Circo – o maior espectáculo do mundo
Foi com Somos todos um bocado ciganos que entrei no mundo literário de Manuel Jorge Marmelo. E não parei de o percorrer, sendo sempre com gosto que pego num dos seus livros. Um escritor cheio de recursos narrativos, bem espelhados ao longo do seu percurso literário. Umas vezes mais sério, outras bem jocoso e pelo meio passando por narrativas onde algum delírio de sentido leva o leitor a um estado mais onírico, tal como alguns personagens do seu texto.
Através de situações insólitas, Marmelo vai passando, em Somos todos um bocado ciganos, por temas muito complexos como a exclusão social e a marginalidade. Com um circo decadente como pano de fundo, podemos tirar um conjunto de interpretações, desde a mais óbvia alusão à actividade circense clássica actual no nosso país, nómada e precária, onde as dificuldades subjacentes se vão contrapondo ao Grande e Maravilhoso Espectáculo, até à percepção de que todos os valores sociais se conjugam, de uma forma mais ou menos periclitante, dentro daquela pequena comunidade, com uma mistura cultural, racial e religiosa, onde podemos encontrar uma micro-representação do país.
A incerteza é vivida duma forma muito intensa ao longo da narrativa, onde se misturam cenários caóticos com situações divertidas e onde o humor e a ironia caminham de mãos dadas.
Um livro que vale a pena, de um autor que tem crescido e que, na minha opinião, já ganhou um lugar importante na literatura portuguesa contemporânea. Por isso mesmo mais cedo ou mais tarde voltaremos a ele.

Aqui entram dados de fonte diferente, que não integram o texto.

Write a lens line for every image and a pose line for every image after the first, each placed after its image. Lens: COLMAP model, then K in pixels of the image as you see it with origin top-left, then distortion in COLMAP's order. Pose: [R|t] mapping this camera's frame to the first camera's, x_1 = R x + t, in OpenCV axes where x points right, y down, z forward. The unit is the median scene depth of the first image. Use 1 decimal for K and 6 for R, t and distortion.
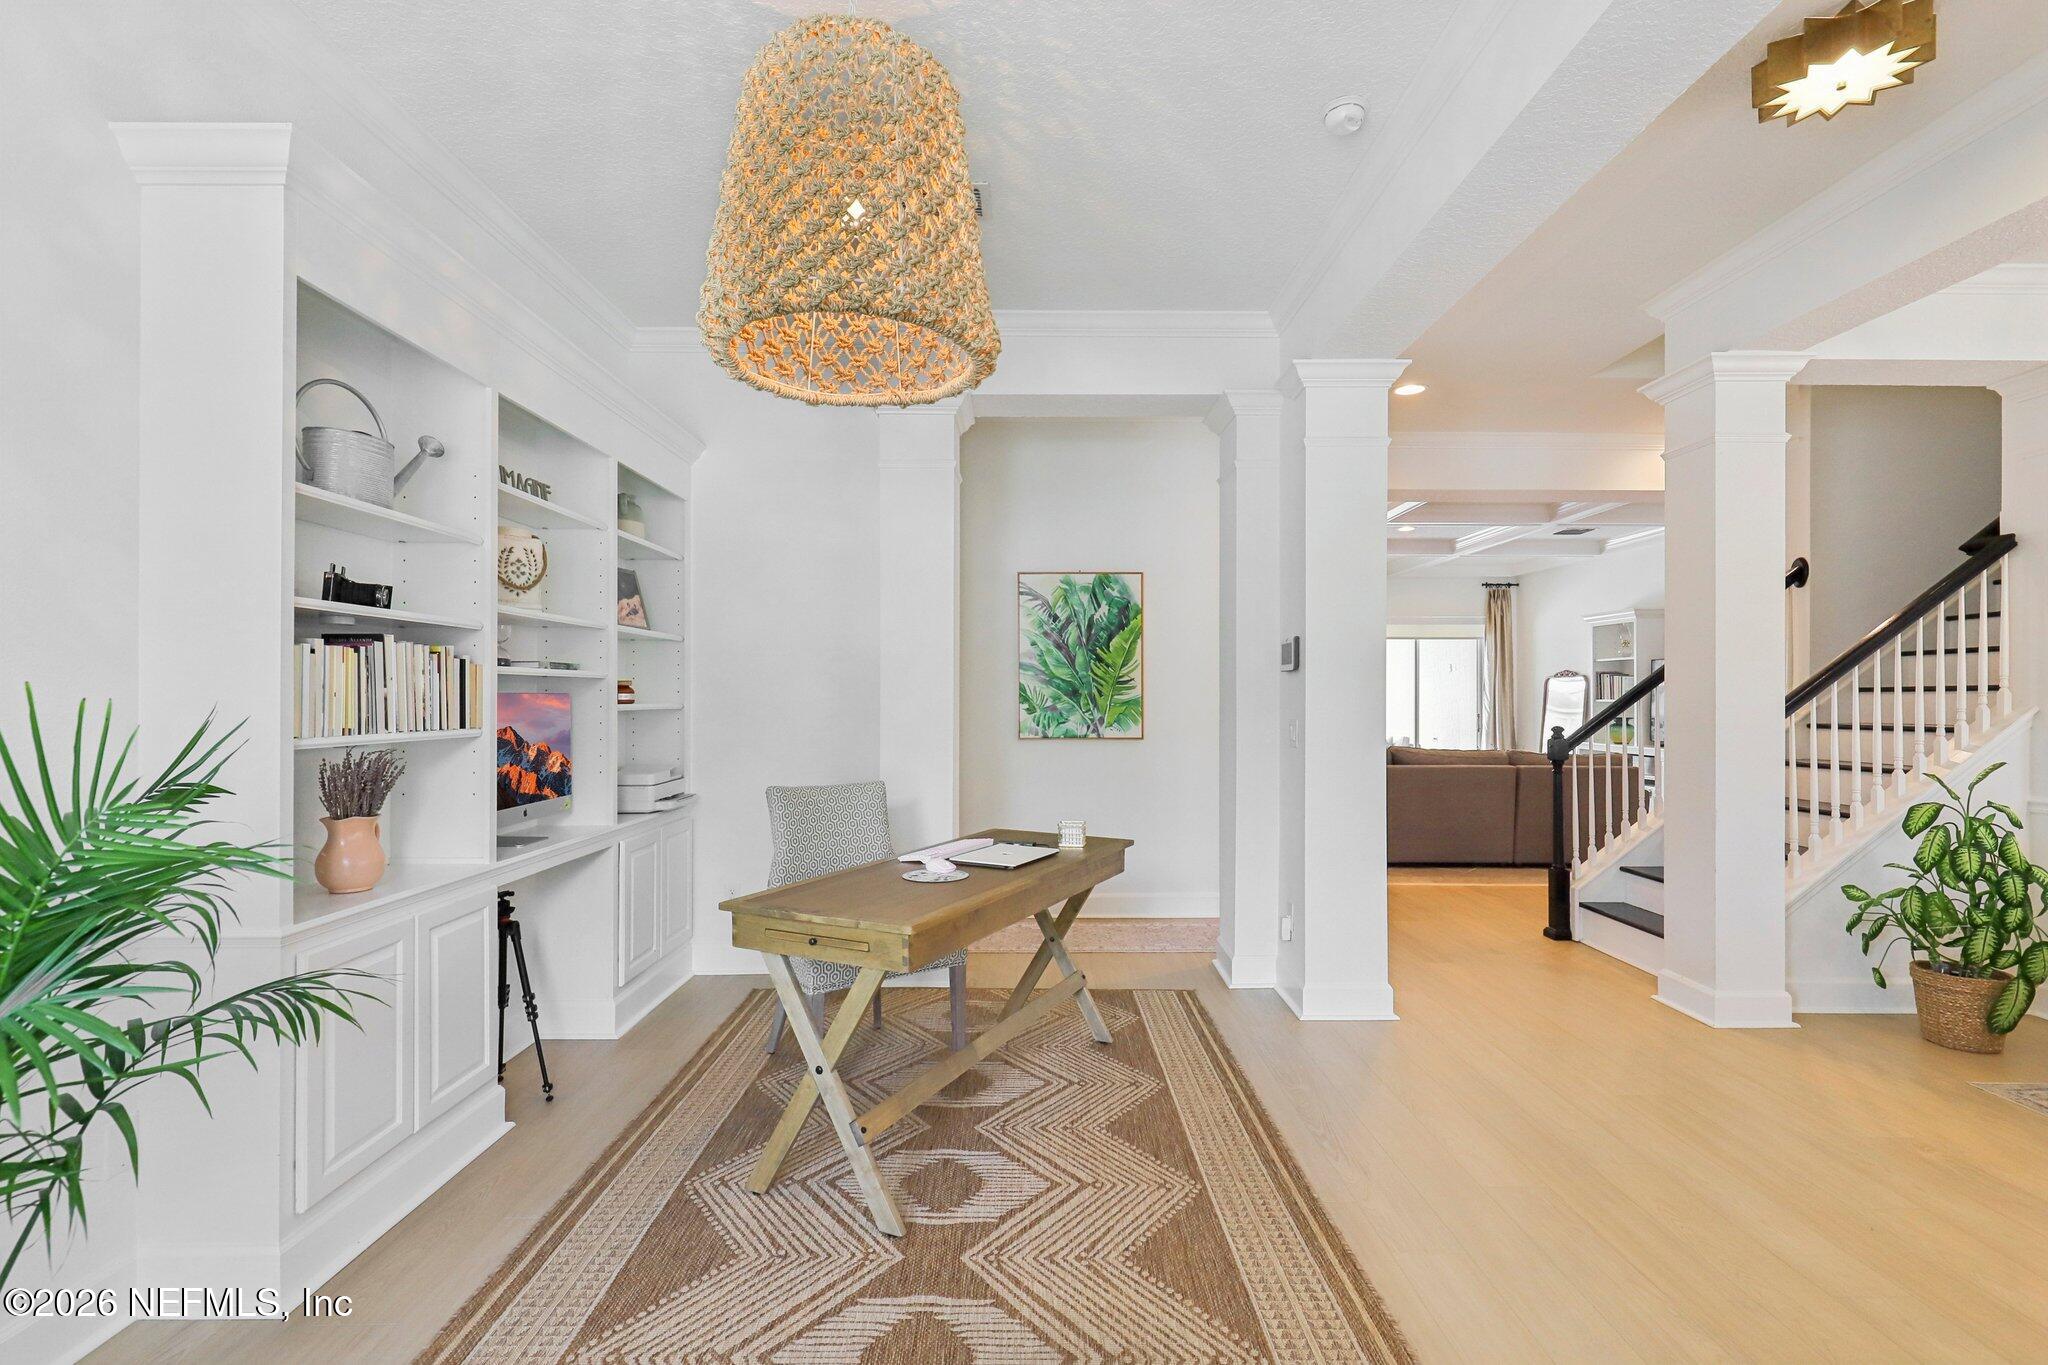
lens RADIAL K [[928.6, 0, 1033.4], [0, 928.6, 689.2], [0, 0, 1]] dist [0.000765, -0.000490]
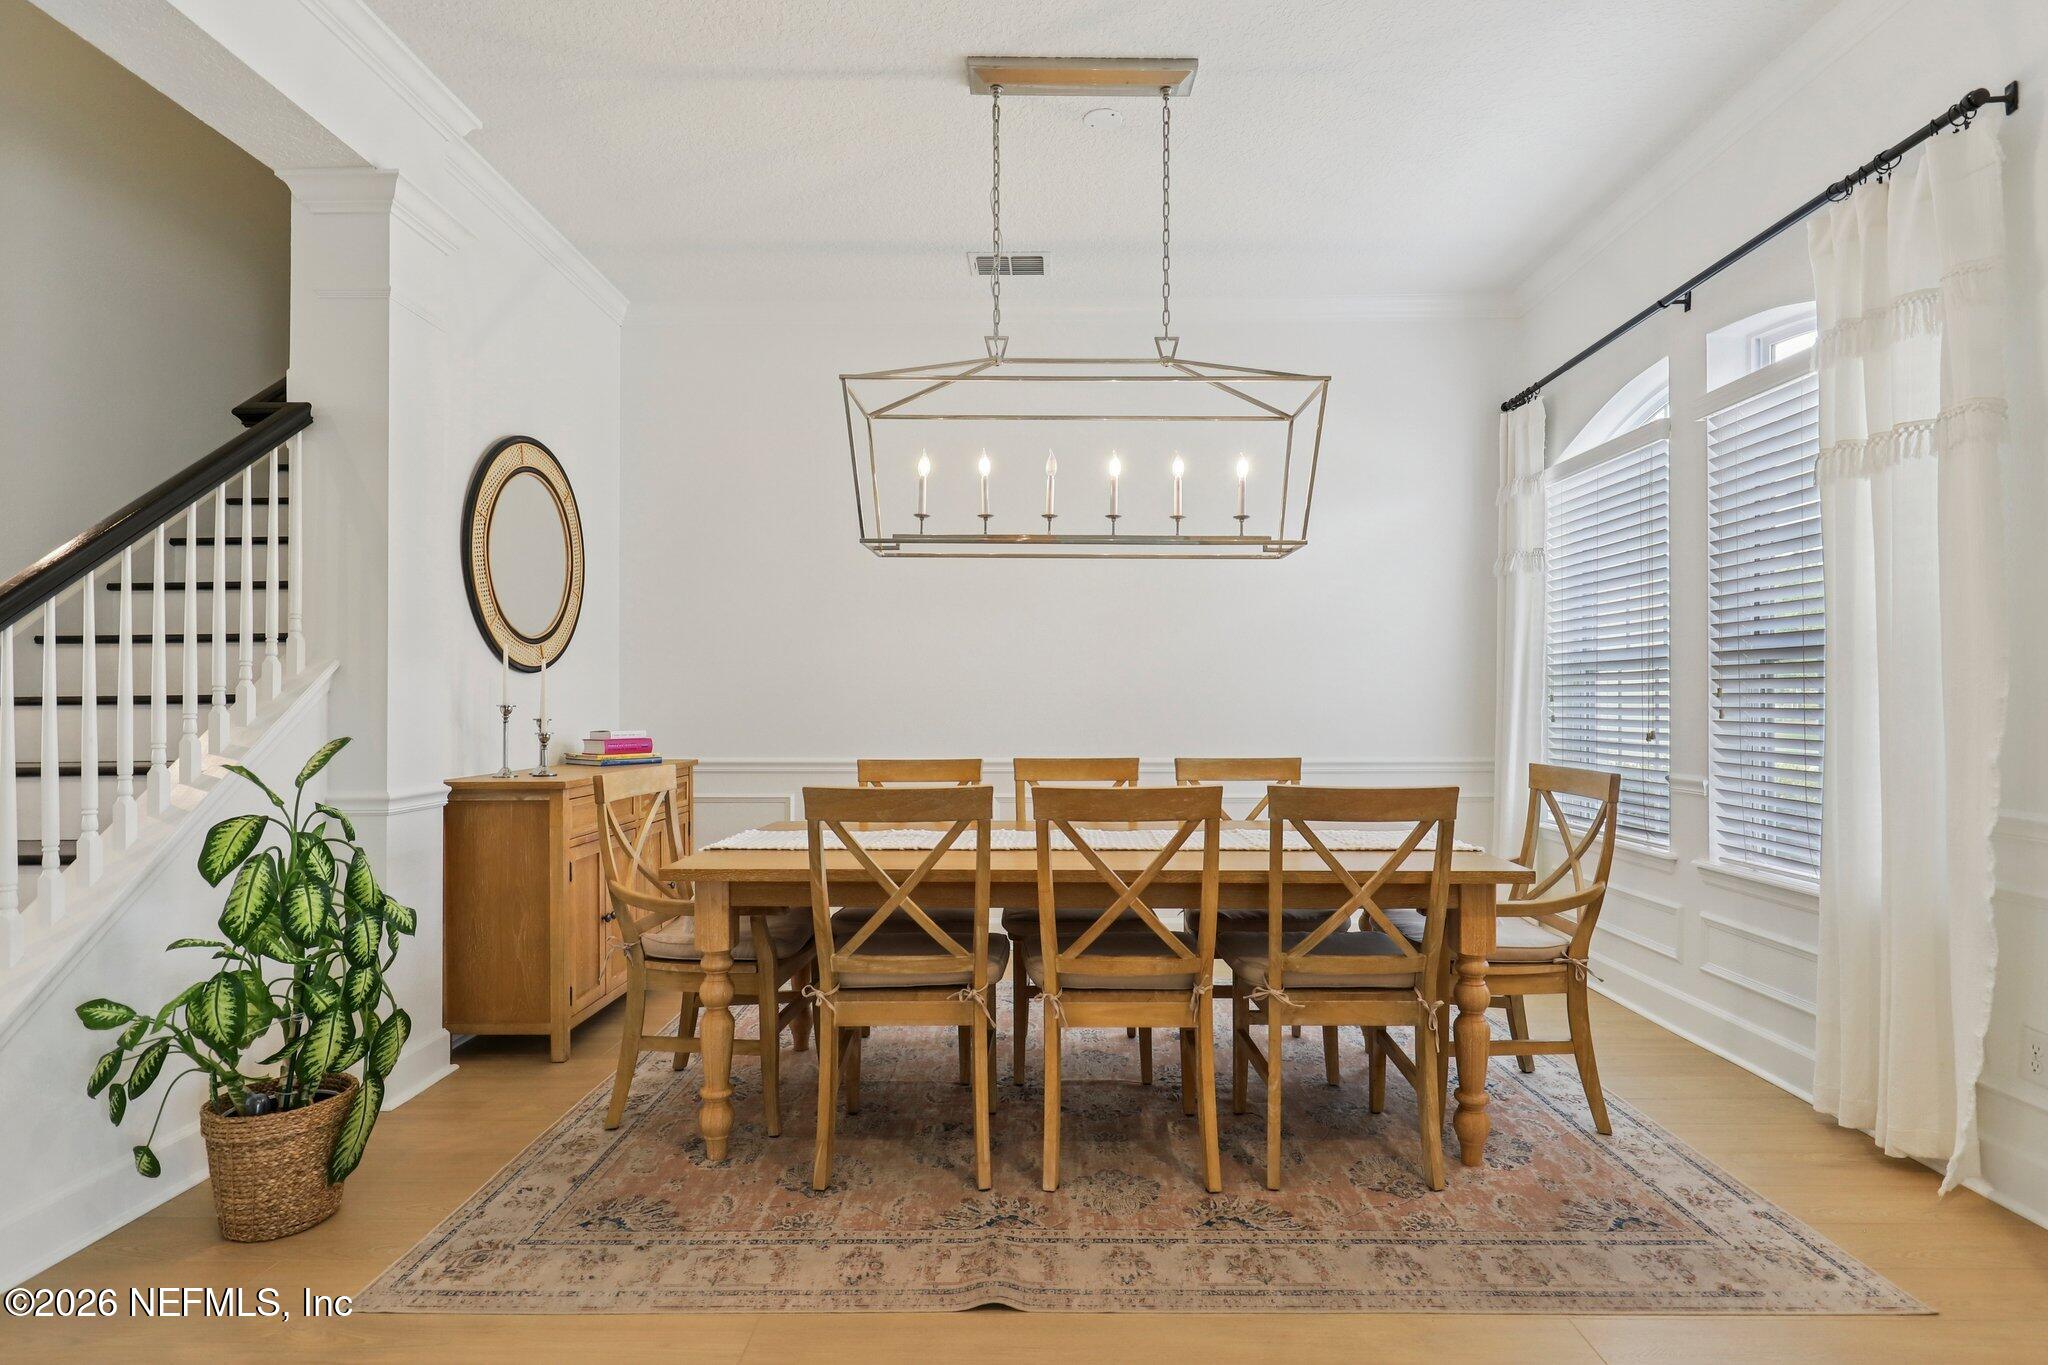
lens RADIAL K [[1057.3, 0, 1020.6], [0, 1057.3, 713.0], [0, 0, 1]] dist [0.016513, 0.000071]
pose [[0.054987, -0.009564, 0.998441, 0.349618], [-0.008110, 0.999917, 0.010025, 0.049846], [-0.998454, -0.008649, 0.054905, 0.495877]]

Esta conjugação de culturas e estilos, encontramo-la para além deste circo decrépito, numa fusão muitas vezes única e deliciosa. Foi o que aconteceu quando Michel Camilo, pianista e compositor, se juntou a Tomatito, um guitarrista de flamengo espanhol. Ao longo destes anos surgiram 3 albuns a reter, Spain (em 2000), Spain Again (em 2006) e Spain Forever (em 2016). Um dueto improvável a não perder.